-------- SOURCE PASSAGE

What remains to be seen though is what happens when OCD freaks get tight on cash.

The next stage in the second great depression is underway. Don’t lose sight of the fact that the first great depression didn’t happen in one “black friday” or tuesday or whatever the hell it was. That was just when a bunch of stock broker parasites threw themselves out of windows, which was probably a net improvement. The bottom wasn’t until 1933, 4 years later.

Would you bet your corporation that OCD freaks are so OCD that they will keep operating their highly expensive, useless gizmo rather than eat?

Will OCD freaks choose Fed Ex over snail mail rather than eat?

Will OCD freaks choose their gizmos over having a roof over their heads?

Will OCD freaks choose Fed Ex over snail mail rather than have a roof over their heads?

Most of them will already have access to a computer anyways.

I like Warren Buffett’s pick of Kraft. I bet people will eat. I bet people will increasingly move to cheap food as their wallets get thinner.

Unless Kraft digresses into unfamiliar areas in the manner of GE or Virgin or gets entangled in derivatives or other financial nonsense, Kraft looks like a fairly safe bet. They would have to do something exceptionally stupid to get into any trouble. Just make cheap food. No nuclear power plants. No moon rockets. No financial instruments nobody understands. Just stick to your core business which is something people need and you understand.

Not that I’m saying that Apple would fail- although Steve Jobs is in shaky health and Steve Jobs is Apple. When he was pushed out before Apple was run into the ground.

But would you bet your business that people will keep buying something they don’t need? It could be a fad, it’s too early to tell.

Will there still be enough people in two years who will be able to afford it, and keep buying next generation useless gizmos? Too early to tell.

Will there be vicious competition just like with computers in a few years and the margins will disappear? Too early to tell.

The short term profits are great..for business. But would you bet your business on a product that nobody needs?

Underlying problems with the banking structure and mortgage financing

For years the US and world economies have had excess stimulus caused in large part by escalating home prices.

The excess “equity” would be cashed out and spent on vacations, big screen TVs, college education for the kids, etc.

As previously mentioned, one of the reasons this is a problem for economic stimulus is that if you spend X amount of money from credit now, that is X amount of money plus interest that you won’t be putting into the economy later.

In terms of cash flow, that only helps banks.

If you look at the basic structure of the transactions though, the banks are actually losing.

The whole home equity situation is something like a ponzi scheme for banks.

The old purpose of mortgages was that they were to be ultimately paid off.

----------------
-------- DATA LISTING

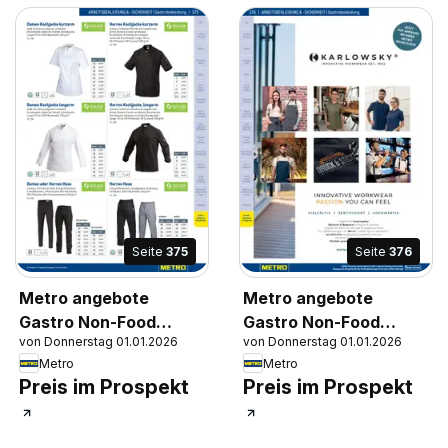
Seite
375
Seite
376
Metro angebote
Metro angebote
Gastro Non-Food
Gastro Non-Food
von Donnerstag 01.01.2026
von Donnerstag 01.01.2026
Katalog
Katalog
Metro
Metro
Preis im Prospekt
Preis im Prospekt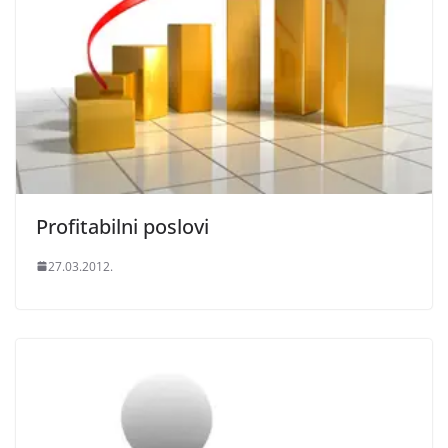
Profitabilni poslovi
27.03.2012.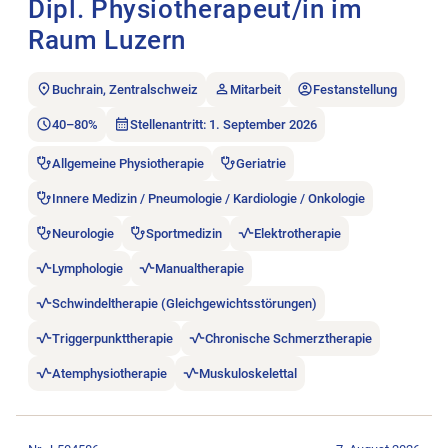
Dipl. Physiotherapeut/in im
Raum Luzern
Buchrain, Zentralschweiz
Mitarbeit
Festanstellung
40–80%
Stellenantritt: 1. September 2026
Allgemeine Physiotherapie
Geriatrie
Innere Medizin / Pneumologie / Kardiologie / Onkologie
Neurologie
Sportmedizin
Elektrotherapie
Lymphologie
Manualtherapie
Schwindeltherapie (Gleichgewichtsstörungen)
Triggerpunkttherapie
Chronische Schmerztherapie
Atemphysiotherapie
Muskuloskelettal
Stellenanzeige Physiotherapeut:in 60-100% öffnen.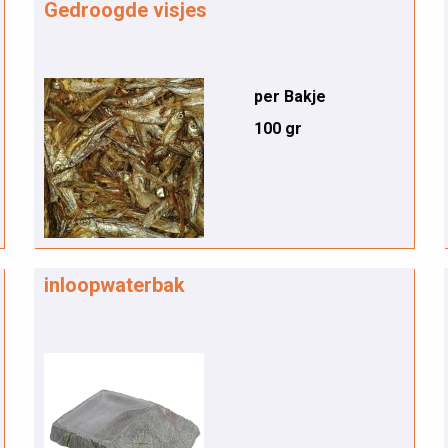
Gedroogde visjes
per Bakje
100 gr
inloopwaterbak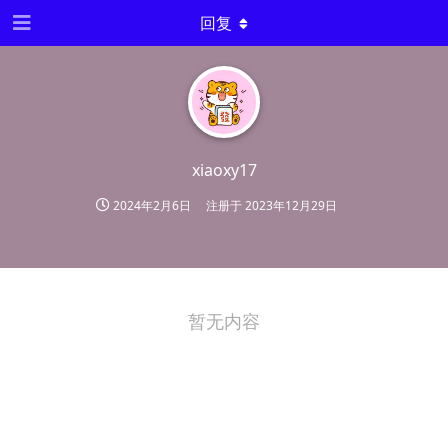
回复
xiaoxy17
2024年2月6日
注册于
2023年12月29日
暂无内容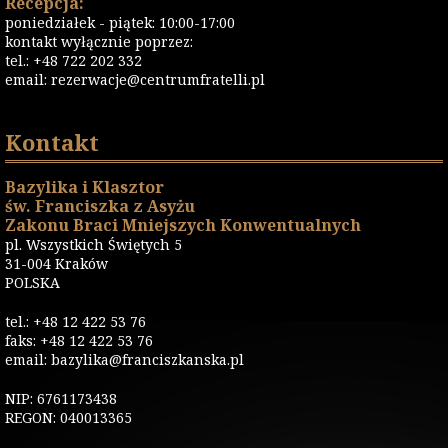
Recepcja:
poniedziałek - piątek: 10:00-17:00
kontakt wyłącznie poprzez:
tel.: +48 722 202 332
email:
rezerwacje@centrumfratelli.pl
Kontakt
Bazylika i Klasztor
św. Franciszka z Asyżu
Zakonu Braci Mniejszych Konwentualnych
pl. Wszystkich Świętych 5
31-004 Kraków
POLSKA
tel.: +48 12 422 53 76
faks: +48 12 422 53 76
email: bazylika@franciszkanska.pl
NIP: 6761173438
REGON: 040013365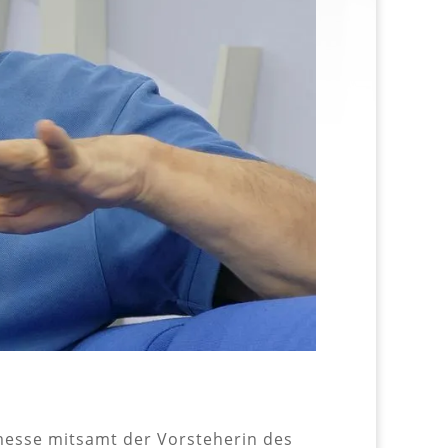
hmesse mitsamt der Vorsteherin des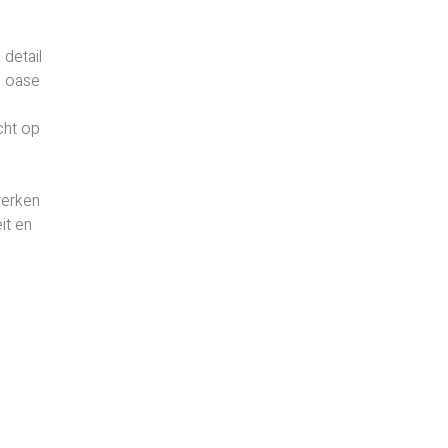
detail
n oase
cht op
verken
it en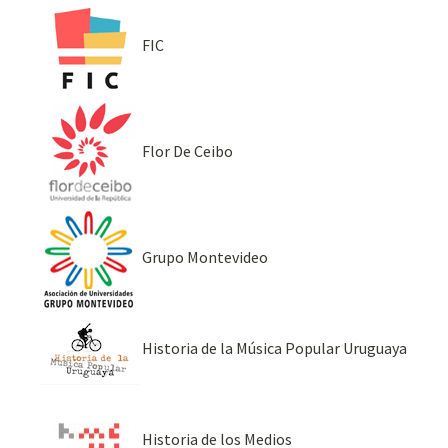
FIC
Flor De Ceibo
Grupo Montevideo
Historia de la Música Popular Uruguaya
Historia de los Medios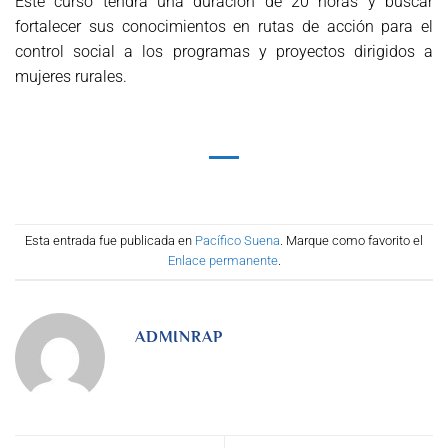
Este curso tendrá una duración de 20 horas y buscar
fortalecer sus conocimientos en rutas de acción para el
control social a los programas y proyectos dirigidos a
mujeres rurales.
Esta entrada fue publicada en
Pacífico Suena
. Marque como favorito el
Enlace permanente
.
ADMINRAP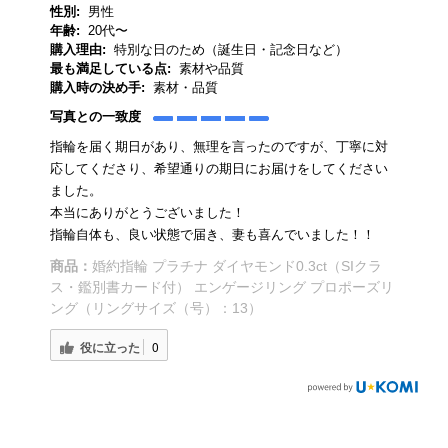
性別:
男性
年齢:
20代〜
購入理由:
特別な日のため（誕生日・記念日など）
最も満足している点:
素材や品質
購入時の決め手:
素材・品質
写真との一致度
指輪を届く期日があり、無理を言ったのですが、丁寧に対
応してくださり、希望通りの期日にお届けをしてください
ました。
本当にありがとうございました！
指輪自体も、良い状態で届き、妻も喜んでいました！！
商品：
婚約指輪 プラチナ ダイヤモンド0.3ct（SIクラ
ス・鑑別書カード付） エンゲージリング プロポーズリ
ング（リングサイズ（号）：13）
役に立った
0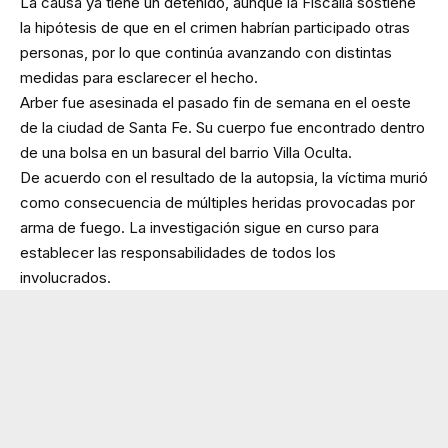
La causa ya tiene un detenido, aunque la Fiscalía sostiene
la hipótesis de que en el crimen habrían participado otras
personas, por lo que continúa avanzando con distintas
medidas para esclarecer el hecho.
Arber fue asesinada el pasado fin de semana en el oeste
de la ciudad de Santa Fe. Su cuerpo fue encontrado dentro
de una bolsa en un basural del barrio Villa Oculta.
De acuerdo con el resultado de la autopsia, la víctima murió
como consecuencia de múltiples heridas provocadas por
arma de fuego. La investigación sigue en curso para
establecer las responsabilidades de todos los
involucrados.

----------------

APPLY WHAT YOU READ:
1. Edit the commentary on the downturn, starting with "Unless Kraft digresses" and going on through "gizmos? Too early to tell.", so that "Kraft" becomes "Heinz" each time it appears in that span.
2. Pick up the commentary on the downturn and mortgage financing and continue it from its last sentence.
Nothing in the records is required to complete these tasks.

RESPONSES BY TASK:
1.
Unless Heinz digresses into unfamiliar areas in the manner of GE or Virgin or gets entangled in derivatives or other financial nonsense, Heinz looks like a fairly safe bet. They would have to do something exceptionally stupid to get into any trouble. Just make cheap food. No nuclear power plants. No moon rockets. No financial instruments nobody understands. Just stick to your core business which is something people need and you understand.

Not that I’m saying that Apple would fail- although Steve Jobs is in shaky health and Steve Jobs is Apple. When he was pushed out before Apple was run into the ground.

But would you bet your business that people will keep buying something they don’t need? It could be a fad, it’s too early to tell.

Will there still be enough people in two years who will be able to afford it, and keep buying next generation useless gizmos? Too early to tell.

2.
When mortgages are instead something more like a line of credit, the structure of the situation changes.

If the mortgages are never really intended to be paid off, the banks require some other bank to buy out their mortgage.

To fully understand the dynamic you have to look at all banks together.

If they are all making huge loans on property, which could never be paid out in 30 years, they are collectively moving more and more money away from more or less the same pool of “equity”.

I hate that word, “equity”, because stripped down it is usually relativistic balderdash.

The equity of a thing doesn’t necessarily have anything to do with the value of a thing.

What is a house? Slowly rotting sticks in the ground.

The only objective measure of value is the collective number of man hours that it took to put it together, including the production of the materials, or the same figure for what it would take to replace it.

“Equity”.

Equity is betting your company that there will always be another buyer and company out there that will pay more for rotting sticks in the ground.

Because beyond the value, all you have is a social convention that somebody else will always buy you out at the same price or greater. That social convention isn’t enforceable as even a handshake agreement. It disappears as soon as nobody can afford to buy you out.

A house should be a bad investment, from a purely investing point of view.

Like gold, the house doesn’t produce anything.

Worse than gold, it is an asset where the primary source of objective value is constantly depreciating due to wear and tear and requiring a higher proportion of upkeep.

Unlike gold, it provides for a basic human need- a roof over your head.

But like gold, viewed over the long term and over the maximum number of parties, housing is always a net loser as an investment.

It is true that the savvy investors can make a killing. But in assessing the value of a practice you can’t look at just a successful few in isolation.

And if any investment that doesn’t produce anything keeps inflating in relative price, you will without variation have the same structure as a ponzi scheme, whether the practice is legal or not.

Suppose ten banks have 10,000 properties mortgaged. They adopt a practice between them of ever increasing prices of the homes and letting people borrow agains them.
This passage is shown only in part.